Well, I began with creating some custom classes. I created a Player class for the main character. Next I created a Tile class for the RPG tiles. I derived both of them from sf::Sprite. Next I created three classes for level parsing. LevelReader, LevelSymbolTable and LevelRenderer. Although I am parsing the level line-by-line instead of character-by-character, it still works pretty well. A typical level script for the game looks like this:


// Level 1 Map
// Comments start with '//'
// Symbol -> Tile Assignments start with '=>'

=> G ? data/tiles/grass.png ? false
=> W ? data/tiles/wall.png

// Symbol Representation of the Map
WWWWWWWWWWWWWWW
WGGGGGGGGGGGGGW
WGGGGGGGGGGGGGW
WGGGGGGGGGGGGGW
WGGGGGGGGGGGGGW
WGGGGGGGGGGGGGW
WWWWWWWWWWWWWWW

Now the above script renders this:

The syntax for a symbol – tile assignment is

=> {Symbol} ? {Filename} ? optional {Solid} ? optional {depth}
// e.g
=> A ? Wall.png

All tokens are separated by a ‘?’. The first token is the symbol which is later used for representing the tile in the map. The second token is the filename of the tile’s image. The third optional token is for setting whether the tile is solid or not. If the tile is solid, it will collide with the player. Otherwise, the player will just walk over it. Hence the ‘false’ at the end of the assignment for ‘G’ tells the level parser not to make the player collide with the grass tile. Finally the last optional token, ‘depth’, sets the depth level of the tile. It should be a value between 1 and 3. Tiles with depth 1 will be drawn first, followed by tiles with depth 2 and then depth 3. Depth 1 and 2 are drawn before the main character, depth 3 tiles are drawn after the main character, hence the player will walk under tiles with depth 3.

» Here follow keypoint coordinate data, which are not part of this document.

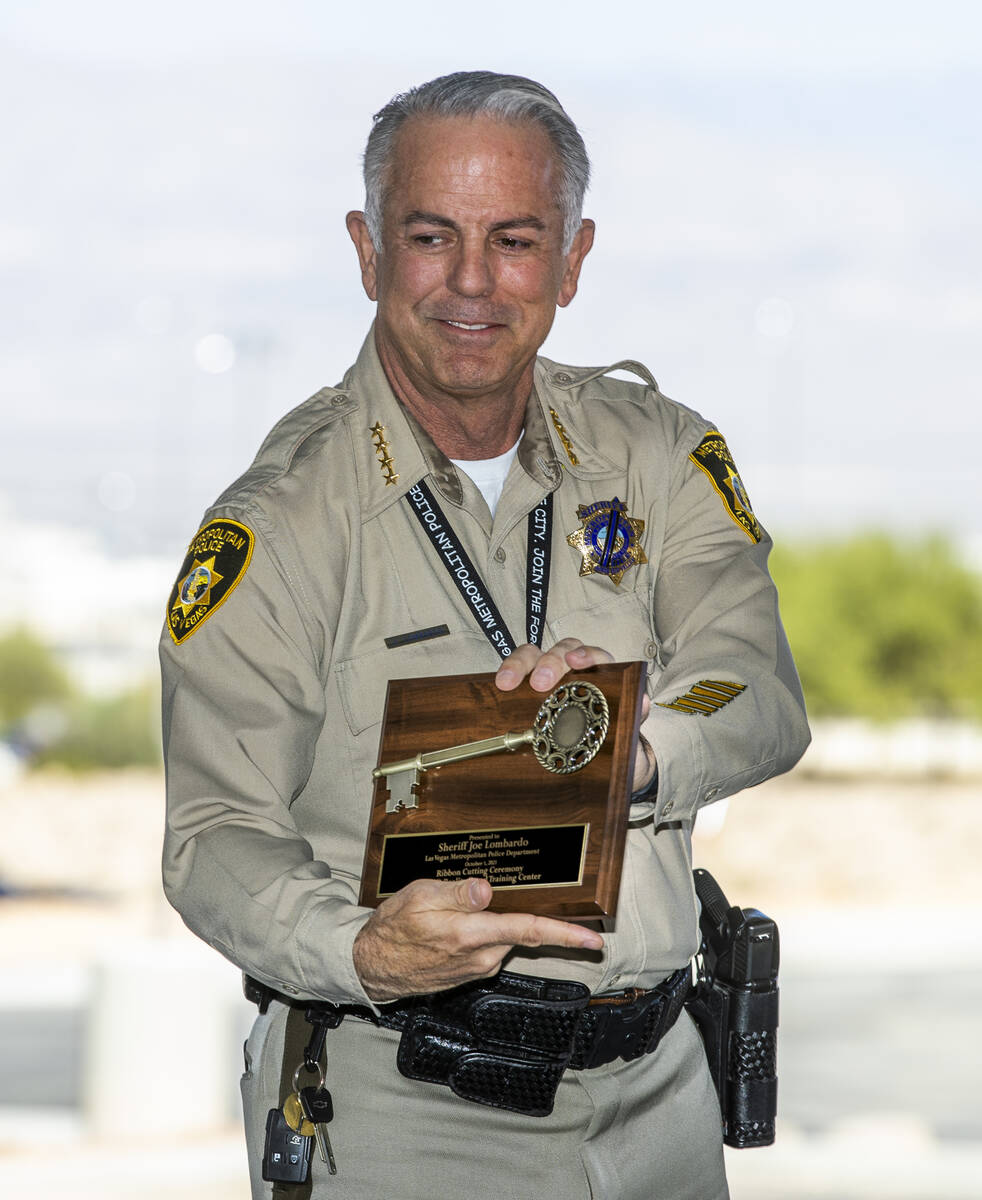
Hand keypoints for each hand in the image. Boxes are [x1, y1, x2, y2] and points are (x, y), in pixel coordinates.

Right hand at [352, 876, 603, 1001]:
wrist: (372, 966)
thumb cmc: (393, 927)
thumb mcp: (419, 896)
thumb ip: (456, 893)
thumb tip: (486, 890)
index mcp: (471, 936)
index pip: (528, 931)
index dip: (564, 934)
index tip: (593, 939)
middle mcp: (481, 958)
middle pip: (518, 931)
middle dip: (521, 914)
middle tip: (499, 895)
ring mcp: (477, 968)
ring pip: (502, 937)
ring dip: (493, 922)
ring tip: (454, 908)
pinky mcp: (470, 972)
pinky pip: (488, 946)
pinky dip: (483, 933)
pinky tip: (454, 925)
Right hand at [495, 639, 656, 792]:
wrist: (598, 767)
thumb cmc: (613, 745)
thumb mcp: (628, 737)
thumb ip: (635, 720)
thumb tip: (644, 703)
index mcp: (601, 678)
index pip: (595, 656)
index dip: (585, 654)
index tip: (575, 660)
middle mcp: (573, 672)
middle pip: (560, 651)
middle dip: (549, 662)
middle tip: (540, 683)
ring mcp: (547, 678)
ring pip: (533, 656)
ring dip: (520, 664)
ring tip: (507, 682)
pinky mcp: (526, 690)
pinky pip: (515, 674)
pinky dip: (507, 674)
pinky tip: (499, 686)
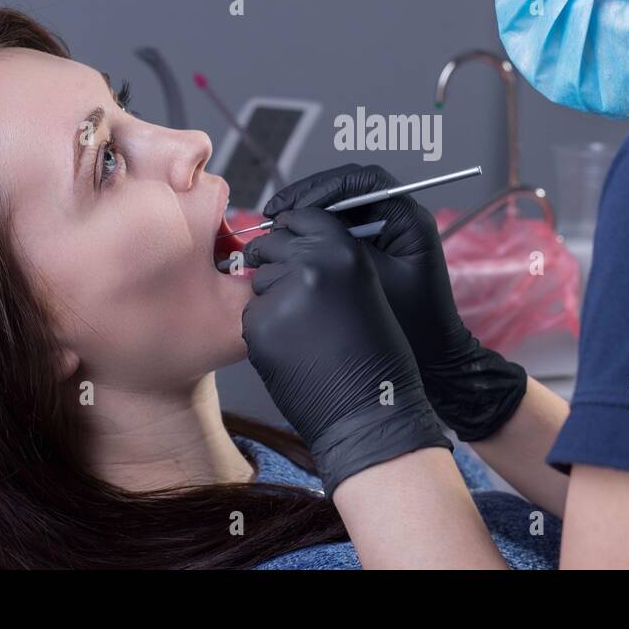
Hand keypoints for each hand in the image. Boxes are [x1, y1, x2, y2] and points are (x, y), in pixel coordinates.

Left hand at [240, 207, 451, 496]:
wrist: (371, 412)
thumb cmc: (376, 356)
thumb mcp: (365, 288)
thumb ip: (329, 259)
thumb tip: (288, 241)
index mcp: (344, 250)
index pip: (302, 217)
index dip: (293, 228)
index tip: (288, 237)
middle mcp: (312, 264)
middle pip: (271, 244)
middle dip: (275, 262)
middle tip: (296, 295)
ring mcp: (282, 295)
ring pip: (258, 282)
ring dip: (272, 299)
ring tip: (305, 331)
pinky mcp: (260, 326)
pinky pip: (252, 317)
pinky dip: (266, 331)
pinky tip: (294, 350)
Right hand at [261, 163, 526, 441]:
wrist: (435, 358)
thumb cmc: (413, 324)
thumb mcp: (374, 281)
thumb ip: (342, 248)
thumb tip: (302, 226)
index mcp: (408, 218)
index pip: (362, 181)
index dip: (322, 187)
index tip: (293, 207)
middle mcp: (399, 217)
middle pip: (348, 188)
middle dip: (308, 197)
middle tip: (275, 214)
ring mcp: (387, 232)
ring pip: (341, 208)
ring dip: (309, 214)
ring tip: (277, 228)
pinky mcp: (376, 248)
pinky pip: (342, 229)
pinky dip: (316, 234)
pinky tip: (292, 246)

Next, I wrote code for camera management, so that the main character can scroll around even if the level script is bigger than the screen resolution. I also wrote collision detectors and handlers.

Currently I’m coding a ‘text area’ class in order to display updates and messages. I’m in a hurry right now, so I’ll explain the whole process of developing the game in detail in later posts, perhaps even create some tutorials.